Los partos por cesárea son una intervención quirúrgica y se acostumbran a practicar cuando la posición del bebé no favorece un parto vaginal –el bebé viene en cuclillas o en posición transversal– o cuando el cuello uterino no dilata suficientemente.

La decisión de realizar una cesárea se puede tomar con anterioridad al parto, programándola con antelación, o en el último momento, si la ginecóloga valora que un parto vaginal no es posible o supone un riesgo.

La recuperación después de una cesárea acostumbra a ser más lenta que la de un parto vaginal: las madres pueden pasarse entre dos y cinco días en el hospital, a lo que hay que añadir un tiempo de cicatrización de los puntos en casa.

Aunque una mujer haya tenido anteriormente un parto por cesárea, podrá tener un parto vaginal en un embarazo posterior.

Parto inducido y parto prematuro

Finalmente, si tenemos en cuenta el momento de la gestación en que tiene lugar el parto, podemos encontrarnos con partos prematuros, es decir, aquellos que se producen antes de la semana 37 del embarazo. Si bien inicialmente se intenta detener el parto tratando las causas que lo han provocado, en ocasiones resulta difícil determinarlas y se acaba produciendo un parto prematuro. En estos casos, el parto acabará siendo por cesárea o vaginal en función de las semanas de embarazo y del peso de la criatura.

Por otro lado, cuando hablamos de parto inducido nos referimos a aquellos partos que se deben provocar, principalmente porque se han superado las semanas de gestación prudentes para dar a luz –normalmente a partir de la semana 42–, o bien porque existe un desprendimiento de la placenta, infecciones u otros problemas. Las principales técnicas utilizadas para provocar el parto son la rotura del saco amniótico –rotura de aguas– y la administración de hormonas: la oxitocina, para provocar las contracciones uterinas, y la prostaglandina, que ayuda a madurar el cuello uterino.

Problema a resolver: Copia completo y sin ningún cambio el fragmento de arriba sobre la cesárea y los partos prematuros e inducidos.

Extractos de datos:
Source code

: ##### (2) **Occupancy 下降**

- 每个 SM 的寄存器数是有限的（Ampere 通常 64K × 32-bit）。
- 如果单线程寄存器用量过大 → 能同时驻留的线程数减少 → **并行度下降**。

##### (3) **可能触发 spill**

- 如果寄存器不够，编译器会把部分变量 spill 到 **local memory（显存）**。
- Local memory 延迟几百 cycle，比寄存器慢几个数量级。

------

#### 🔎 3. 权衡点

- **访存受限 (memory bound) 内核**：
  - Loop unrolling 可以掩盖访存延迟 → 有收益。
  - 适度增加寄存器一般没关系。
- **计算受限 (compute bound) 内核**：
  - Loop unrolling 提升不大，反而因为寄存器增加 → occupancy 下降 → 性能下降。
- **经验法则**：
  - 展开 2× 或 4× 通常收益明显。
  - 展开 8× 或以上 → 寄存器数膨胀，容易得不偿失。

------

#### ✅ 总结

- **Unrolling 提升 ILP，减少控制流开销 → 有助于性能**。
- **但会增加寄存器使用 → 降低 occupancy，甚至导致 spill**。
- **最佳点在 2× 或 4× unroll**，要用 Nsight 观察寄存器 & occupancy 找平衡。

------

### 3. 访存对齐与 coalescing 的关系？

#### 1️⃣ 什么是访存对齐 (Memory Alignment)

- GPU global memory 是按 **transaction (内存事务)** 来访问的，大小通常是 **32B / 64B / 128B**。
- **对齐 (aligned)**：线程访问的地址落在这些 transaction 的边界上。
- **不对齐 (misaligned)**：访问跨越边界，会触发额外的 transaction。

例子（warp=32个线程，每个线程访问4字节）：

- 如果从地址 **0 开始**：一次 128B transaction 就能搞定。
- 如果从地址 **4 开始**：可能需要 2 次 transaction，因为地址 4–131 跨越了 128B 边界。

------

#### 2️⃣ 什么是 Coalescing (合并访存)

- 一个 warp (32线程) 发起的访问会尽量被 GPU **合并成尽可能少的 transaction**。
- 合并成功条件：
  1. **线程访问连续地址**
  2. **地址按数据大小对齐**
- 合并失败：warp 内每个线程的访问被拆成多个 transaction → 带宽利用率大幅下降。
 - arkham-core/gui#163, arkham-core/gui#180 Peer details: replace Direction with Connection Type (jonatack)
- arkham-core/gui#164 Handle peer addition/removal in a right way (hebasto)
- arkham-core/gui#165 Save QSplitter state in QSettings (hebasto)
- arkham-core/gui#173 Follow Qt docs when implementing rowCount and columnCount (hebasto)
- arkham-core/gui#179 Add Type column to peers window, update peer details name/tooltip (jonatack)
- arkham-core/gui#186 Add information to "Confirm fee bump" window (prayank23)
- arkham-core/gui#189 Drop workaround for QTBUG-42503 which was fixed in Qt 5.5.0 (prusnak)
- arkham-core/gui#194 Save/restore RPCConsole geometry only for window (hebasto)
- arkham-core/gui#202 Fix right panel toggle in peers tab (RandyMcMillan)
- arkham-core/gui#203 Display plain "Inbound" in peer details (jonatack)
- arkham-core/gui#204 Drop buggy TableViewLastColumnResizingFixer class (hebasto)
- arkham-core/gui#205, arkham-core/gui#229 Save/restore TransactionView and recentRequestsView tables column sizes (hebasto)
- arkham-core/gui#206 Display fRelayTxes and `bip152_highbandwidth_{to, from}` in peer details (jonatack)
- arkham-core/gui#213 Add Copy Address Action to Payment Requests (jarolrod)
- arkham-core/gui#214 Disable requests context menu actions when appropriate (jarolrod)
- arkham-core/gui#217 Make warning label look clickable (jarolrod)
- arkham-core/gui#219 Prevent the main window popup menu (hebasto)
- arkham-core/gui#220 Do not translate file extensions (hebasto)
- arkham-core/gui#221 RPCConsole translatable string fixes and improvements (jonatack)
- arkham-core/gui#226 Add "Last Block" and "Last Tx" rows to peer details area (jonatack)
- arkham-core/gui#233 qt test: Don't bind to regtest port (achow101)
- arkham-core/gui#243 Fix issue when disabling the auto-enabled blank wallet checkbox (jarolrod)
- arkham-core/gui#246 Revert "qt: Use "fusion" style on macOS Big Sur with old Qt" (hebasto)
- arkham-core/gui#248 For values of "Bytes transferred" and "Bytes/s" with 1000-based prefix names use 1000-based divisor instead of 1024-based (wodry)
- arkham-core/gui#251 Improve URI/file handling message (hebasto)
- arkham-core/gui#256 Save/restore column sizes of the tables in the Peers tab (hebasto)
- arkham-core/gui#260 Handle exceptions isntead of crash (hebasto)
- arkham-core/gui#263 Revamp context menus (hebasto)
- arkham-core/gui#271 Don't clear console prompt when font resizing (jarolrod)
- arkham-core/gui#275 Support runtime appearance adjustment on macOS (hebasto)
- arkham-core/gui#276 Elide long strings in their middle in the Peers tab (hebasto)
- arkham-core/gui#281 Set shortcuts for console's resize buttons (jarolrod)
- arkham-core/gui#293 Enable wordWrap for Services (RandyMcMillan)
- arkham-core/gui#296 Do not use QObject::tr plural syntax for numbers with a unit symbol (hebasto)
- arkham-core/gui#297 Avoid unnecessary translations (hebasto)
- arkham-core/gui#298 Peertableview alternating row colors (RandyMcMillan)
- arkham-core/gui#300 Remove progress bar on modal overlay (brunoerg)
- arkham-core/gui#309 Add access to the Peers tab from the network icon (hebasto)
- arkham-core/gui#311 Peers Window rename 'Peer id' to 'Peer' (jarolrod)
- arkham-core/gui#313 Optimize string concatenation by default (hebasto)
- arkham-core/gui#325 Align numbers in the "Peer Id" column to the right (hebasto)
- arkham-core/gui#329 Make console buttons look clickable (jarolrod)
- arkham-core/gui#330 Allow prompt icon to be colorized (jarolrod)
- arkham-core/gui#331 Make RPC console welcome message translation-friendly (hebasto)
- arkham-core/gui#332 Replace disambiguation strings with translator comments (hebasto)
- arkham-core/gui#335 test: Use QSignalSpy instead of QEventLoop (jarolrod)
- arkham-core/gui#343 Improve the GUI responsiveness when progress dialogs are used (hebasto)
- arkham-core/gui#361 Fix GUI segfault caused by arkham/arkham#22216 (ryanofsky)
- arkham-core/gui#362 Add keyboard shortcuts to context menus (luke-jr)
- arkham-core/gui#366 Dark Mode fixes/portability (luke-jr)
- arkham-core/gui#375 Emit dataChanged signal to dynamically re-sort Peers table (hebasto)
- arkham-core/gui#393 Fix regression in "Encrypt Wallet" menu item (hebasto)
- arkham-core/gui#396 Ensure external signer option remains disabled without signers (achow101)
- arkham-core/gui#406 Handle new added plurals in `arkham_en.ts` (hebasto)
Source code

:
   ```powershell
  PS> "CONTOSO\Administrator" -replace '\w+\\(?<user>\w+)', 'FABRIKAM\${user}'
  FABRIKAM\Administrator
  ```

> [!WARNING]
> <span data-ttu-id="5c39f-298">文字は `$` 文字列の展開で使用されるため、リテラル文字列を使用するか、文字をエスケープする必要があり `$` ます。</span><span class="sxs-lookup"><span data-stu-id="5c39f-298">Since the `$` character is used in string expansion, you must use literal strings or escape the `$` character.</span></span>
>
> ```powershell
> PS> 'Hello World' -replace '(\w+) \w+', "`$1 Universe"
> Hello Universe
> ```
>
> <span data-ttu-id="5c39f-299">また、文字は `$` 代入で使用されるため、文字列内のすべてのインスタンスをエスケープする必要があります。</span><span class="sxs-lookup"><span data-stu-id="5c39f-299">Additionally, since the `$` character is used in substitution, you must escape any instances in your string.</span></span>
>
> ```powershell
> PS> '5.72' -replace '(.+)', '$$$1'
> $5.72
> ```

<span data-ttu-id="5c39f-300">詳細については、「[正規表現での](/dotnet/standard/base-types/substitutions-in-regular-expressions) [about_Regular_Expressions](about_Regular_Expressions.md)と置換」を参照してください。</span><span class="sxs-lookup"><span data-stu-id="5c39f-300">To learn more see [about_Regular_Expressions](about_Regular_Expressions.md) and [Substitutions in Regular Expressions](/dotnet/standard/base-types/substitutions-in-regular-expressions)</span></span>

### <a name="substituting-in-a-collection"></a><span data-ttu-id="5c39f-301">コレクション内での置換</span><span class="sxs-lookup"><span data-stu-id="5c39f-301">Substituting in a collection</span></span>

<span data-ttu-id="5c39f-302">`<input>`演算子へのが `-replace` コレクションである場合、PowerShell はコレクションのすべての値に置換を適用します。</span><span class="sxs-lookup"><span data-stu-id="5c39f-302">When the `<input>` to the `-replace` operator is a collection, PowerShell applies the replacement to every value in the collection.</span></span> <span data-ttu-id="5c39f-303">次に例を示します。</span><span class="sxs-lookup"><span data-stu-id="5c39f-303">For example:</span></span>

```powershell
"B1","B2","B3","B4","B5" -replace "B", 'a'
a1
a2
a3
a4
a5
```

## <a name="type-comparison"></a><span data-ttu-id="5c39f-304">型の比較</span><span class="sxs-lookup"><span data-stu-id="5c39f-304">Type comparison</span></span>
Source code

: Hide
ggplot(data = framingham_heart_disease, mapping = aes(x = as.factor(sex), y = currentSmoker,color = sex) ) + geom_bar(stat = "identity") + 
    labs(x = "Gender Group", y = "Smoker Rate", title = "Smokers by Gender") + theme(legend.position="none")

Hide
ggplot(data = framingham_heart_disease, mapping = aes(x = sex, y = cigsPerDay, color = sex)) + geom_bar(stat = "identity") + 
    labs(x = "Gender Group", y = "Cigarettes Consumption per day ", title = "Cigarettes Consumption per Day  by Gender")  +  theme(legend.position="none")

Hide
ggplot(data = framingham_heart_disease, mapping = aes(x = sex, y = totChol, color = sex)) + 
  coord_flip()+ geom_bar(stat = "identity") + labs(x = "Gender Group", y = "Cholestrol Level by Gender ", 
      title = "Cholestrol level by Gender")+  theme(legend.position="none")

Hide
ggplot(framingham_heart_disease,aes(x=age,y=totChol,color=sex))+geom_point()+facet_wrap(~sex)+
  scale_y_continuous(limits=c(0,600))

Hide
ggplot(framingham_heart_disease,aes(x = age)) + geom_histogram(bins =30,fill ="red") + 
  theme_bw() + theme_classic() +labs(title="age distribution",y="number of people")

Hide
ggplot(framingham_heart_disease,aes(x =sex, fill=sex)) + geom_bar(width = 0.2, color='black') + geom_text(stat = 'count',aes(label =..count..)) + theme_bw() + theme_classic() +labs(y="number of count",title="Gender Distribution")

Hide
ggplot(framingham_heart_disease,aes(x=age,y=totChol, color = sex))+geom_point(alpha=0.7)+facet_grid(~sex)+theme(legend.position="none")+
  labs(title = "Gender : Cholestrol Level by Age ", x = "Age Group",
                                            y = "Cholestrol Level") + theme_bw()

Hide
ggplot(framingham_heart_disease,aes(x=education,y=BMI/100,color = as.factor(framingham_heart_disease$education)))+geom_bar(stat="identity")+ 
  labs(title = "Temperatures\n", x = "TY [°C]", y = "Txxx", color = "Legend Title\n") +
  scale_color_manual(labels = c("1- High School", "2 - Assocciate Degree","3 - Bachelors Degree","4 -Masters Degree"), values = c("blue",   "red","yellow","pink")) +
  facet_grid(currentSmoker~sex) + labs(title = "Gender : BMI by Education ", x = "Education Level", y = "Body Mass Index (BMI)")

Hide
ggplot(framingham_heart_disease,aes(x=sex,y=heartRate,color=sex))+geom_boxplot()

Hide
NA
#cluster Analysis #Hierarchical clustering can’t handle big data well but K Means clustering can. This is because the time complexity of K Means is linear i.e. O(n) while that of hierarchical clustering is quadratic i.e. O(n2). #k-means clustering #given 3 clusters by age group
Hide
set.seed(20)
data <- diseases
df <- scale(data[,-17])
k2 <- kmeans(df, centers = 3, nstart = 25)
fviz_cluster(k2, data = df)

Solución por escrito:
Los partos por cesárea son una intervención quirúrgica y se acostumbran a practicar cuando la posición del bebé no favorece un parto vaginal –el bebé viene en cuclillas o en posición transversal– o cuando el cuello uterino no dilata suficientemente.

La decisión de realizar una cesárea se puede tomar con anterioridad al parto, programándola con antelación, o en el último momento, si la ginecóloga valora que un parto vaginal no es posible o supone un riesgo.

La recuperación después de una cesárea acostumbra a ser más lenta que la de un parto vaginal: las madres pueden pasarse entre dos y cinco días en el hospital, a lo que hay que añadir un tiempo de cicatrización de los puntos en casa.

Aunque una mujer haya tenido anteriormente un parto por cesárea, podrá tener un parto vaginal en un embarazo posterior.

Parto inducido y parto prematuro

Finalmente, si tenemos en cuenta el momento de la gestación en que tiene lugar el parto, podemos encontrarnos con partos prematuros, es decir, aquellos que se producen antes de la semana 37 del embarazo. Si bien inicialmente se intenta detener el parto tratando las causas que lo han provocado, en ocasiones resulta difícil determinarlas y se acaba produciendo un parto prematuro. En estos casos, el parto acabará siendo por cesárea o vaginal en función de las semanas de embarazo y del peso de la criatura.

Por otro lado, cuando hablamos de parto inducido nos referimos a aquellos partos que se deben provocar, principalmente porque se han superado las semanas de gestación prudentes para dar a luz –normalmente a partir de la semana 42–, o bien porque existe un desprendimiento de la placenta, infecciones u otros problemas. Las principales técnicas utilizadas para provocar el parto son la rotura del saco amniótico –rotura de aguas– y la administración de hormonas: la oxitocina, para provocar las contracciones uterinas, y la prostaglandina, que ayuda a madurar el cuello uterino.